On a purely personnel level, I do also have some fear, that a club that has struggled to replace Stones, Lukaku and Gueye in consecutive summers would be able to deal effectively with a much higher turnover of players-whereby this sort of approach become more the norm than an exception.
Quite what emerges in it’s place is obviously far more difficult to know. If we spend as the top teams do, we will likely lose as they have more resources. However on quirk of the moneyball principle is that it is not so much about just buying younger players, but more about finding value where others don’t see it. This has commonly been done from buying younger players, but it’s a mistake to assume this is the only way it can be done, or that buying younger players is moneyball.

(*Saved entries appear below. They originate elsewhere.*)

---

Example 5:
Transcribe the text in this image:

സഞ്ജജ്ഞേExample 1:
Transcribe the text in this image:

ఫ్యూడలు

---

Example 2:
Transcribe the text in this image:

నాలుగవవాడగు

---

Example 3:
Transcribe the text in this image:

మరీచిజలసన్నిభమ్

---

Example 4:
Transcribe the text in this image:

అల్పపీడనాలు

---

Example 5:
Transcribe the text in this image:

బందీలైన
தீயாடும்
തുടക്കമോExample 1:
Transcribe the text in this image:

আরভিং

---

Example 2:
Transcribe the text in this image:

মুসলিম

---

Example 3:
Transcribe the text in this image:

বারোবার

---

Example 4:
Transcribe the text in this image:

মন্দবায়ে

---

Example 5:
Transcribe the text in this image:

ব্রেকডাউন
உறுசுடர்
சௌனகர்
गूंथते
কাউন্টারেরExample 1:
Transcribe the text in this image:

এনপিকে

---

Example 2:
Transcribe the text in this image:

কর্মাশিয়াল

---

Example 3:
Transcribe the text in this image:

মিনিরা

We had discussed above the 2 different types of value a player holds (value to the market, and value from an accountancy perspective) but there is a 3rd measure-namely the value a player holds on the pitch. While from an accounting perspective he runs to 0 value at the end of the contract, and we have seen a player loses value heavily as they approach the end of their career (to the point where they have no real transfer value) older players are not worthless on the pitch. This season a 33 year old Messi scored 33 goals while a 35 year old Ronaldo scored 37 goals. These two greats are perhaps extreme examples but in recent years we’ve seen messrs Kompany, Silva and Fernandhino play an integral part in title success for Manchester City and even this season the PFA player of the year was Liverpool captain and 30 year old Jordan Henderson. Players worth on the pitch- and perhaps in the dressing room does not just stop at the age of 30.

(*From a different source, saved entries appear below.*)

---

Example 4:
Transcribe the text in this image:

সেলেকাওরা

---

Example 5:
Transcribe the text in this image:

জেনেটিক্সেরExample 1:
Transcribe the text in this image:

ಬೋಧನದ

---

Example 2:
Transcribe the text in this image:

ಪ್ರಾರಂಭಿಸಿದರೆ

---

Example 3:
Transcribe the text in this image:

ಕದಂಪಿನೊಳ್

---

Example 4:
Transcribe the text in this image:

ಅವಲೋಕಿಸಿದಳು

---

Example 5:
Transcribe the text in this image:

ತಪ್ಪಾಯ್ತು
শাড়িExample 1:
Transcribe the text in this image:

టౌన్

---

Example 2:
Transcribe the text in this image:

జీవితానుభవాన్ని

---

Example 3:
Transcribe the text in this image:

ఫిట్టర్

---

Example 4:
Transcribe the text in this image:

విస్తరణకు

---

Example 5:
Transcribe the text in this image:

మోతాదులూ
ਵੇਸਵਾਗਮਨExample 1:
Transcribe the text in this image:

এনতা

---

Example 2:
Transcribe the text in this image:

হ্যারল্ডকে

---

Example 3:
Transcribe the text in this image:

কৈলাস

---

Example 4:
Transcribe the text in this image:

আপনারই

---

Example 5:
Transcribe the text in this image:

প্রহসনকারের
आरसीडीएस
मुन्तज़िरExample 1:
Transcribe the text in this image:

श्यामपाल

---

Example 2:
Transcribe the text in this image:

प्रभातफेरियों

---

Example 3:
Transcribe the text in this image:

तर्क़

Instinctively, when you see different valuations of a commodity throw up different results you ultimately have opportunity to grow value. One trend we have seen over recent years, as Financial Fair Play has kicked in has been the period with which a player starts to lose value, and the speed it happens have become sharper and earlier. Even as little as 10 years ago it tended to be players over 30 who ceased to have a transfer value and that slowly rolled back to anyone approaching 30. The recent economic crisis seems to be pushing this back to the high 20’s in age, but also showing that once players turn 26 values start to depreciate in real terms. For a club like Everton, with an experienced manager who has shown himself capable of working with older professionals due to his outstanding mna management skills, there too could be somewhat of a gap in the market.

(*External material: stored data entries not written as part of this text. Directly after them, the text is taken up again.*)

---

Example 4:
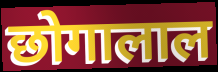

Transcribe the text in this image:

छोगालाल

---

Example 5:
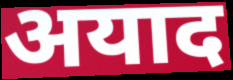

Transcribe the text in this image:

अयाद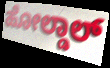
ಹೋಲ್ಡಾಲ್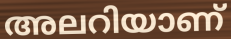
അലറിയാണ്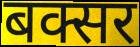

The glib reality is, for players of the ability of Allan, James and even Doucoure if the equivalent players was available at the preferred age of 23/24 Everton would not be able to afford the player, not would the player have any interest in joining a side who to date have only sporadically appeared in European competition. The choice for the club is, do we sign a better player who is on the decline, or an inferior player who could improve. It’s a philosophical question where it is hard to determine a clear right or wrong answer- though people will ultimately have their own personal preferences. At this point, I would urge supporters to try to judge each deal on it’s merits, and acknowledge that while there may be an ideal way to conduct business, unique pressures faced by the club may make it difficult to pursue that course of action for the foreseeable.